___ Texte présenté

2/  René Magritte, Les vacances de Hegel, 1958. Huile sur toile, 60 x 50 cm. Collection particulière. © Adagp, Paris 2016. © Photothèque R. Magritte / Banque d’Images, Adagp, Paris, 2016.

 


1973_Magritte audio
Interview de Didier Ottinger, commissaire de l'exposition,
par Anne-Frédérique Fer, à Paris, le 19 septembre 2016, durée 11'59". © FranceFineArt.

 


extrait du communiqué de presse :

 

commissariat :
Didier Ottinger, conservateur au musée national d’art moderne
assisté de Marie Sarré




L’exposition « Magritte. La trahison des images » propose une approche à ce jour inédite de l’oeuvre de l’artiste belge René Magritte. Rassemblant les oeuvres emblématiques, comme d’autres peu connues de l’artiste, provenant des plus importantes collections publiques et privées, l’exposition offre une lecture renouvelée de l’une des figures magistrales de l’art moderne.

Une centaine de tableaux, de dessins, et des documents d’archives, sont réunis pour offrir au public cette approche qui s’inscrit dans la ligne des monographies que le Centre Pompidou a consacré aux figures majeures de l‘art du 20e siècle : « Edward Munch. L’oeil moderne », « Matisse. Paires et séries » et « Marcel Duchamp. La peinture, même ». L’exposition Magritte. La trahison des images explore un intérêt du peintre pour la philosophie, qui culmine, en 1973, avec Ceci n’est pas une pipe que publie Michel Foucault, fruit de ses échanges avec l’artiste.

______
___ Données recueillies

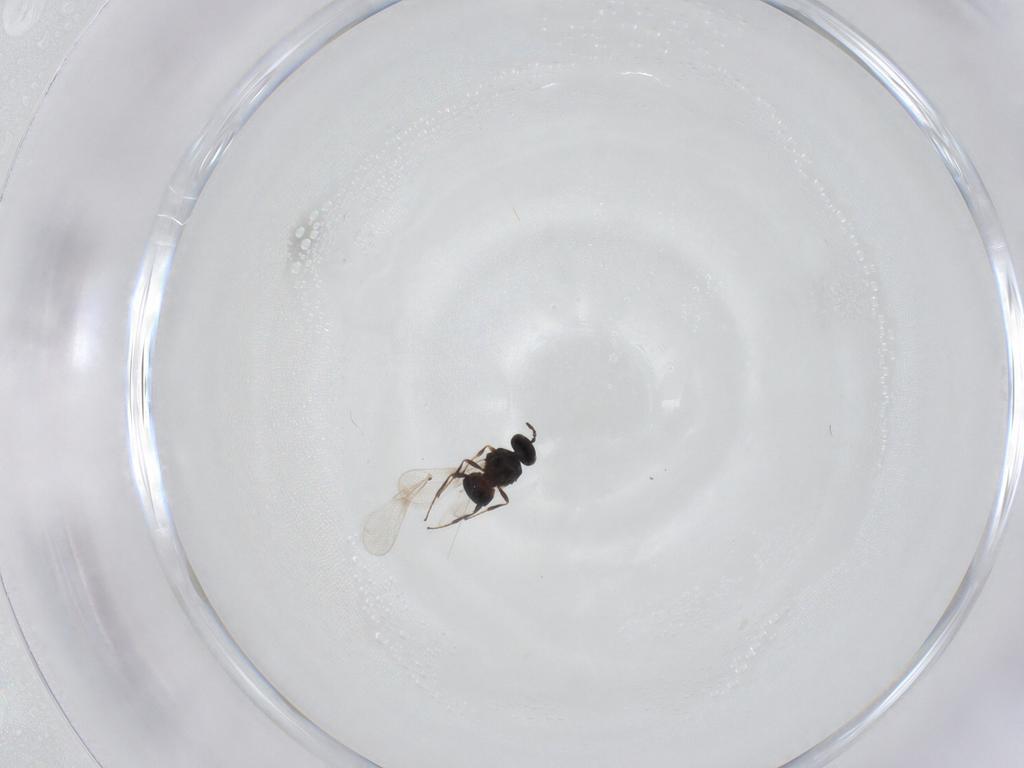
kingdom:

______

## Exercices proposés
1: Répondez aux questions suivantes d'après le texte sur l'exposition Magritte.
(a) À quelle date l'interview de Didier Ottinger a-t-elle été réalisée ?
(b) Qui assiste Didier Ottinger pour le commissariat ?
(c) En quelle année Michel Foucault publie-t-il Ceci n'est pas une pipe ?
2: Poursuivez le texte sur l'exposition Magritte au Centre Pompidou en reprenant après sa dernière phrase.
Les données forment un ensemble indépendant du texte sur l'exposition Magritte.

## Réponses proposées
1:
(a) Le 19 septembre 2016.
(b) Marie Sarré.
(c) En 1973.

2:
Dans une conférence qu’il donne en 1936, Magritte déclare que Les affinités électives, qu’il peint en 1932, marque un tournant dans son oeuvre. Ce tableau signe son renoncement à l’automatisme, à l’arbitraire du premier surréalisme. L’oeuvre, qui montre un oeuf enfermé dans une cage, est la première de ses peintures vouées à la résolution de ce qu’il nomme : un « problème ». Au hasard ou à la « rencontre fortuite des machines à coudre et des parapluies », succède une méthode implacable et logique, une solution apportée aux « problèmes » de la femme, de la chaise, des souliers, de la pluie…. Les recherches appliquées à ces « problèmes », qui marquent le tournant « raisonnant » de l’oeuvre de Magritte, ouvrent l’exposition.

À l’art de Magritte sont associés des motifs (Rideaux, Ombres, Mots, Flamme, Corps morcelés..), que le peintre agence et recompose au fil de son oeuvre. L’exposition replace chacun de ces motifs dans la perspective d’un récit d’invention de la peinture, de mise en cause philosophique de nos représentations : aux rideaux, l’antique querelle du réalisme qui prit la forme d’une joute entre Zeuxis et Parrhasios ; aux mots, l’épisode biblique de l’adoration du veau d’or qui confronte la loi écrite et les images païennes ; aux flammes et aux espaces clos, l’allégorie de la caverne de Platon ; aux ombres, le récit de l’invention de la peinture relatée par Pline l’ancien.

Le catalogue de l’exposition est publié par les Editions du Centre Pompidou, sous la direction de Didier Ottinger, commissaire de l’exposition.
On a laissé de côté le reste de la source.